Au cours de deux soirées d’adieu mémorables le samedi 15 et le dimanche 16 juin, le Roxie a fermé ses portes pour de bon. Situé un peu plus de 100 m2, cet endroit qui était une place importante pour la communauté lesbienne de Shanghai pendant près de neuf ans. Avec sa bonne acoustique qui permettait aux gens de discuter malgré la musique vivante, un bar long face à un mur en briques grises, et l’éclairage doux qui ajoutait à l’atmosphère, le Roxie avait une ambiance chaleureuse et accueillante.
Niché dans le quartier branché de Jing’an, le Roxie se trouvait sur la rue Kangding, qui est également l’hôte d’autres lieux de divertissement. Tout le monde qui venait au Roxie savait qu’ils étaient acceptés – c’était un bar pour tout le monde, pas seulement pour les lesbiennes . « Les cocktails étaient bons et économiques, et chaque personne était traitée avec respect, » a dit une habituée.

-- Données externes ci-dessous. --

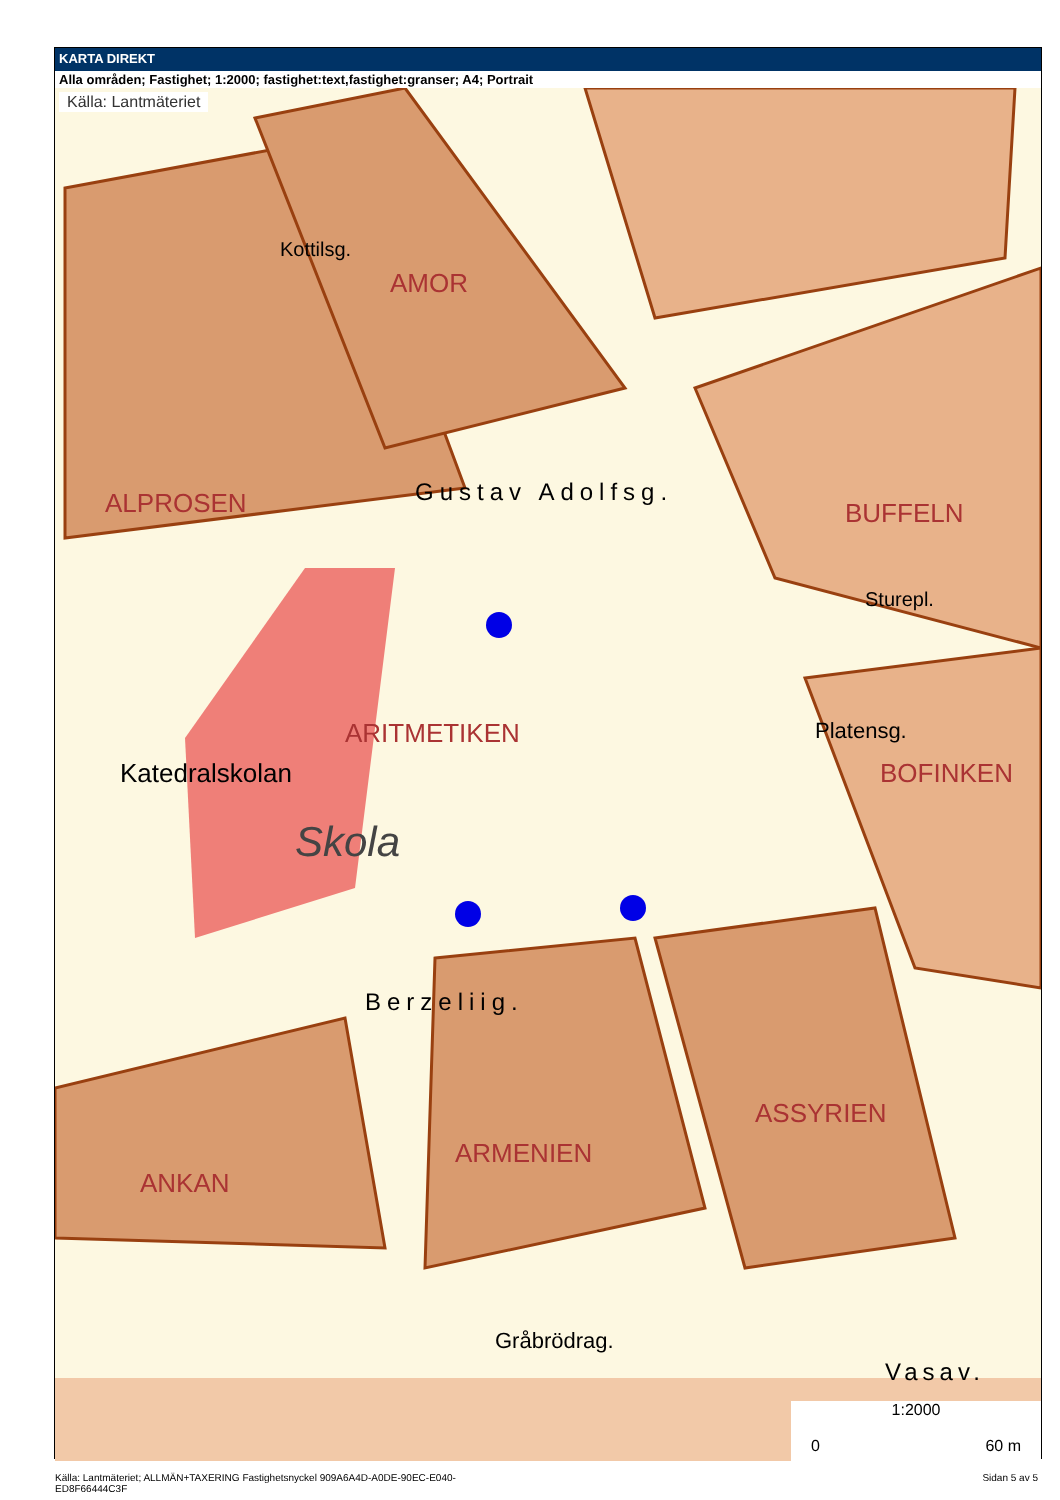KARTA DIREKT
Alla områden; Fastighet; 1:2000; fastighet:text,fastighet:granser; A4; Portrait
Källa: Lantmäteriet
ALPROSEN
AMOR
BUFFELN
ARITMETIKEN
BOFINKEN
ARMENIEN
ASSYRIEN
ANKAN
Katedralskolan
Skola
Gustav Adolfsg.
Berzeliig.
Platensg.
Gråbrödrag.
Vasav.
Kottilsg.
Sturepl.
1:2000
0 60 m
Källa: Lantmäteriet; ALLMÄN+TAXERING Fastighetsnyckel 909A6A4D-A0DE-90EC-E040-
ED8F66444C3F Sidan 5 av 5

La nouvelle de la fermeture du Roxie est apparue soudainement, annoncée sur son compte WeChat. Cette fois-ci, il n’y avait pas de leurs soirées habituelles – soirée latino, soirée célibataires, soirée projection de film – il n’y avait qu’une « soirée d’au revoir » et une « soirée dernière danse ». Le message émis reprenait une phrase déjà vu lors de la fermeture d’autres bars LGBT: « A nos chers clients. En raison de circonstances hors de notre contrôle, ce soir sera notre dernier soir. »
En Chine, il n’est pas nécessaire d’expliquer davantage, car la population comprend ce que signifie un tel communiqué. Des rumeurs circulent parmi les anciens habitués : l’isolation sonore, soudainement jugée non conforme par les sapeurs-pompiers, les pressions probables de la police, ou le propriétaire des lieux qui semble préférer mettre fin au bail. La direction du bar ne s’est pas exprimée suite aux sollicitations de Le Monde. Qui peut blâmer ce silence?
« Le défi de l’affirmation de la masculinité »
En cette fin de week-end, marquant la fin d’un chapitre, chacun se souvient des moments vécus ici, entre cocktails et danse. « Je pouvais être moi-même, » « C’était comme ma propre maison, notre bar ». « Ils craignent tout, nous parlons seulement de personnes qui se divertissent », déplores une ancienne cliente.
La Chine n’est pas particulièrement religieuse, le trait ayant été largement effacé par le communisme. Sa population est plutôt tolérante et ouverte en général, même si elle l’est moins au sein de la famille. Une enquête réalisée en 2022 pour le Journal of Family Issues auprès de 11 000 lesbiennes et gays de Chine a révélé que 54% ont subi des violences ou un traitement négatif de la part de leur famille à cause de leur orientation sexuelle.